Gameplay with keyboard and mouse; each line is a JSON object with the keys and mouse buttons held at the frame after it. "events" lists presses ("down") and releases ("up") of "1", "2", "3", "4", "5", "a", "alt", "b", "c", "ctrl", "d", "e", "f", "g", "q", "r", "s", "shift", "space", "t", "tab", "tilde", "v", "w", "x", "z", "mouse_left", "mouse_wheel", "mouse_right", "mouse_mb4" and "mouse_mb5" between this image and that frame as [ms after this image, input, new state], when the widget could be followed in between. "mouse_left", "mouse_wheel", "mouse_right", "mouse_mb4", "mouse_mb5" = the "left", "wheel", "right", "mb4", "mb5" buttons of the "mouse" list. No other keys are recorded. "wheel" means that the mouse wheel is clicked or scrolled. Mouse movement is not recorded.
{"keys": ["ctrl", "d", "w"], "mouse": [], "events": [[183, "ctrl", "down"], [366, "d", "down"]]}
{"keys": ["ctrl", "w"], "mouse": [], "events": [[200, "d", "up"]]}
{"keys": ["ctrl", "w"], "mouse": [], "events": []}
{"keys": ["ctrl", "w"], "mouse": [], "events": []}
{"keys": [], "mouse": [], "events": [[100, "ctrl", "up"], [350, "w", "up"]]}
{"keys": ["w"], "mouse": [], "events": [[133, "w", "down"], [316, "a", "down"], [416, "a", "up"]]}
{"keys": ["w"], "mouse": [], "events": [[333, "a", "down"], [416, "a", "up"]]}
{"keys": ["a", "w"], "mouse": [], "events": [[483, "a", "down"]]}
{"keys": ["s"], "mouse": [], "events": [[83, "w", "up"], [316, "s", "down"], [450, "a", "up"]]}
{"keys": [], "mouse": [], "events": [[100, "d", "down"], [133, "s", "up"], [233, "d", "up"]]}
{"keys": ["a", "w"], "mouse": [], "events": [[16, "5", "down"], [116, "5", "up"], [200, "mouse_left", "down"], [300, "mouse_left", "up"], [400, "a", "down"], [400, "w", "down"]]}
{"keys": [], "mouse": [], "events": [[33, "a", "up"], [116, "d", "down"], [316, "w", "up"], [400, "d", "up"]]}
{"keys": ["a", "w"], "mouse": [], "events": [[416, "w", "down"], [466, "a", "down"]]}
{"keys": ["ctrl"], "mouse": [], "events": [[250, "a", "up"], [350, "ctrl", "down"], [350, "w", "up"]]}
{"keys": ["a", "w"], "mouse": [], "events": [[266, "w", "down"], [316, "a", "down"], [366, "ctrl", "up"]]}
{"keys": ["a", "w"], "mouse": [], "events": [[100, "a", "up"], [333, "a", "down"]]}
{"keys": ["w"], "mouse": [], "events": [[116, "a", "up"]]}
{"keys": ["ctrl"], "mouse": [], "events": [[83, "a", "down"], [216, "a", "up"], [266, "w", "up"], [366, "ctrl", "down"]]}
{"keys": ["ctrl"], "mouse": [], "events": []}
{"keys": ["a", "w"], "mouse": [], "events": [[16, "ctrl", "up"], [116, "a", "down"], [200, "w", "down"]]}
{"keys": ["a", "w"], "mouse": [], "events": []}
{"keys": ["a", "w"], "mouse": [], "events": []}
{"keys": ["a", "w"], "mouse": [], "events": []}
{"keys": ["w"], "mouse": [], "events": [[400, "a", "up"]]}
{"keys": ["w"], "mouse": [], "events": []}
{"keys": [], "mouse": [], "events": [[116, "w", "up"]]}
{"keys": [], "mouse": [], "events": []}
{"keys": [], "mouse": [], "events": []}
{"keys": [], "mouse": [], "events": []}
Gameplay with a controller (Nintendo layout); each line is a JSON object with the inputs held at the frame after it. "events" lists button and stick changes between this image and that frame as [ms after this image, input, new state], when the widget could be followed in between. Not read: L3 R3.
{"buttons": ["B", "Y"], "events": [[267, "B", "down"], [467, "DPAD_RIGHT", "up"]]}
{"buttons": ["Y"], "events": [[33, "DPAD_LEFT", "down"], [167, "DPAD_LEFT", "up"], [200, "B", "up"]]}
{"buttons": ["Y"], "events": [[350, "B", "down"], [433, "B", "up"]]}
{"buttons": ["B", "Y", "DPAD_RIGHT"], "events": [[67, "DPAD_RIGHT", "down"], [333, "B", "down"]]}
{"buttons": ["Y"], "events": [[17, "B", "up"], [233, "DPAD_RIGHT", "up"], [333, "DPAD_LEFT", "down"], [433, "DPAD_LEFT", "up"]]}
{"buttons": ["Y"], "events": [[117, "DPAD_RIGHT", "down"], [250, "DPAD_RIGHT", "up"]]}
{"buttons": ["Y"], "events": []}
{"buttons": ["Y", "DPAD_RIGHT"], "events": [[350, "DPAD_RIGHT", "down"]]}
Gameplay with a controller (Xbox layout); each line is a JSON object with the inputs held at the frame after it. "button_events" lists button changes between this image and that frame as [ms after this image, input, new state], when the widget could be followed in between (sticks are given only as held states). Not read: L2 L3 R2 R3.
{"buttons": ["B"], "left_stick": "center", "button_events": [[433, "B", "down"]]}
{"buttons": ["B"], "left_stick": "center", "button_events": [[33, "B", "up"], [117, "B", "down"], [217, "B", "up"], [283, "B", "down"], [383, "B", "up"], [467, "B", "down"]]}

━━━━

*ABOUT THIS EXERCISE*. A faithful, complete reproduction of the listing above is requested.

*COMPLETED EXERCISE*.
Gameplay with keyboard and mouse; each line is a JSON object with the keys and mouse buttons held at the frame after it. "events" lists presses ("down") and releases ("up") of "1", "2", "3", "4", "5", "a", "alt", "b", "c", "ctrl", "d", "e", "f", "g", "q", "r", "s", "shift", "space", "t", "tab", "tilde", "v", "w", "x", "z", "mouse_left", "mouse_wheel", "mouse_right", "mouse_mb4" and "mouse_mb5" between this image and that frame as [ms after this image, input, new state], when the widget could be followed in between. "mouse_left", "mouse_wheel", "mouse_right", "mouse_mb4", "mouse_mb5" = the "left", "wheel", "right", "mb4", "mb5" buttons of the "mouse" list. No other keys are recorded. "wheel" means that the mouse wheel is clicked or scrolled. Mouse movement is not recorded.
{"keys": ["ctrl", "d", "w"], "mouse": [], "events": [[183, "ctrl", "down"], [366, "d", "down"]]}
{"keys": ["ctrl", "w"], "mouse": [], "events": [[200, "d", "up"]]}
{"keys": ["ctrl", "w"], "mouse": [], "events": []}
{"keys": ["ctrl", "w"], "mouse": [], "events": []}
{"keys": [], "mouse": [], "events": [[100, "ctrl", "up"], [350, "w", "up"]]}
{"keys": ["w"], "mouse": [], "events": [[133, "w", "down"], [316, "a", "down"], [416, "a", "up"]]}
{"keys": ["w"], "mouse": [], "events": [[333, "a", "down"], [416, "a", "up"]]}
{"keys": ["a", "w"], "mouse": [], "events": [[483, "a", "down"]]}
{"keys": ["s"], "mouse": [], "events": [[83, "w", "up"], [316, "s", "down"], [450, "a", "up"]]}
{"keys": [], "mouse": [], "events": [[100, "d", "down"], [133, "s", "up"], [233, "d", "up"]]}
{"keys": ["a", "w"], "mouse": [], "events": [[16, "5", "down"], [116, "5", "up"], [200, "mouse_left", "down"], [300, "mouse_left", "up"], [400, "a", "down"], [400, "w", "down"]]}
{"keys": [], "mouse": [], "events": [[33, "a", "up"], [116, "d", "down"], [316, "w", "up"], [400, "d", "up"]]}
{"keys": ["a", "w"], "mouse": [], "events": [[416, "w", "down"], [466, "a", "down"]]}
{"keys": ["ctrl"], "mouse": [], "events": [[250, "a", "up"], [350, "ctrl", "down"], [350, "w", "up"]]}
{"keys": ["a", "w"], "mouse": [], "events": [[266, "w", "down"], [316, "a", "down"], [366, "ctrl", "up"]]}
{"keys": ["a", "w"], "mouse": [], "events": [[100, "a", "up"], [333, "a", "down"]]}
{"keys": ["w"], "mouse": [], "events": [[116, "a", "up"]]}
{"keys": ["ctrl"], "mouse": [], "events": [[83, "a", "down"], [216, "a", "up"], [266, "w", "up"], [366, "ctrl", "down"]]}
{"keys": ["ctrl"], "mouse": [], "events": []}
{"keys": ["a", "w"], "mouse": [], "events": [[16, "ctrl", "up"], [116, "a", "down"], [200, "w", "down"]]}
{"keys": ["a", "w"], "mouse": [], "events": []}
{"keys": ["a", "w"], "mouse": [], "events": []}
{"keys": ["a", "w"], "mouse": [], "events": []}
{"keys": ["w"], "mouse": [], "events": [[400, "a", "up"]]}
{"keys": ["w"], "mouse": [], "events": []}
{"keys": [], "mouse": [], "events": [[116, "w", "up"]]}
{"keys": [], "mouse": [], "events": []}
{"keys": [], "mouse": [], "events": []}
{"keys": [], "mouse": [], "events": []}
Gameplay with a controller (Nintendo layout); each line is a JSON object with the inputs held at the frame after it. "events" lists button and stick changes between this image and that frame as [ms after this image, input, new state], when the widget could be followed in between. Not read: L3 R3.
{"buttons": ["B", "Y"], "events": [[267, "B", "down"], [467, "DPAD_RIGHT", "up"]]}
{"buttons": ["Y"], "events": [[33, "DPAD_LEFT", "down"], [167, "DPAD_LEFT", "up"], [200, "B", "up"]]}
{"buttons": ["Y"], "events": [[350, "B", "down"], [433, "B", "up"]]}
{"buttons": ["B", "Y", "DPAD_RIGHT"], "events": [[67, "DPAD_RIGHT", "down"], [333, "B", "down"]]}
{"buttons": ["Y"], "events": [[17, "B", "up"], [233, "DPAD_RIGHT", "up"], [333, "DPAD_LEFT", "down"], [433, "DPAD_LEFT", "up"]]}
{"buttons": ["Y"], "events": [[117, "DPAD_RIGHT", "down"], [250, "DPAD_RIGHT", "up"]]}
{"buttons": ["Y"], "events": []}
{"buttons": ["Y", "DPAD_RIGHT"], "events": [[350, "DPAD_RIGHT", "down"]]}
Gameplay with a controller (Xbox layout); each line is a JSON object with the inputs held at the frame after it. "button_events" lists button changes between this image and that frame as [ms after this image, input, new state], when the widget could be followed in between (sticks are given only as held states). Not read: L2 L3 R2 R3.
{"buttons": ["B"], "left_stick": "center", "button_events": [[433, "B", "down"]]}
{"buttons": ["B"], "left_stick": "center", "button_events": [[33, "B", "up"], [117, "B", "down"], [217, "B", "up"], [283, "B", "down"], [383, "B", "up"], [467, "B", "down"]]}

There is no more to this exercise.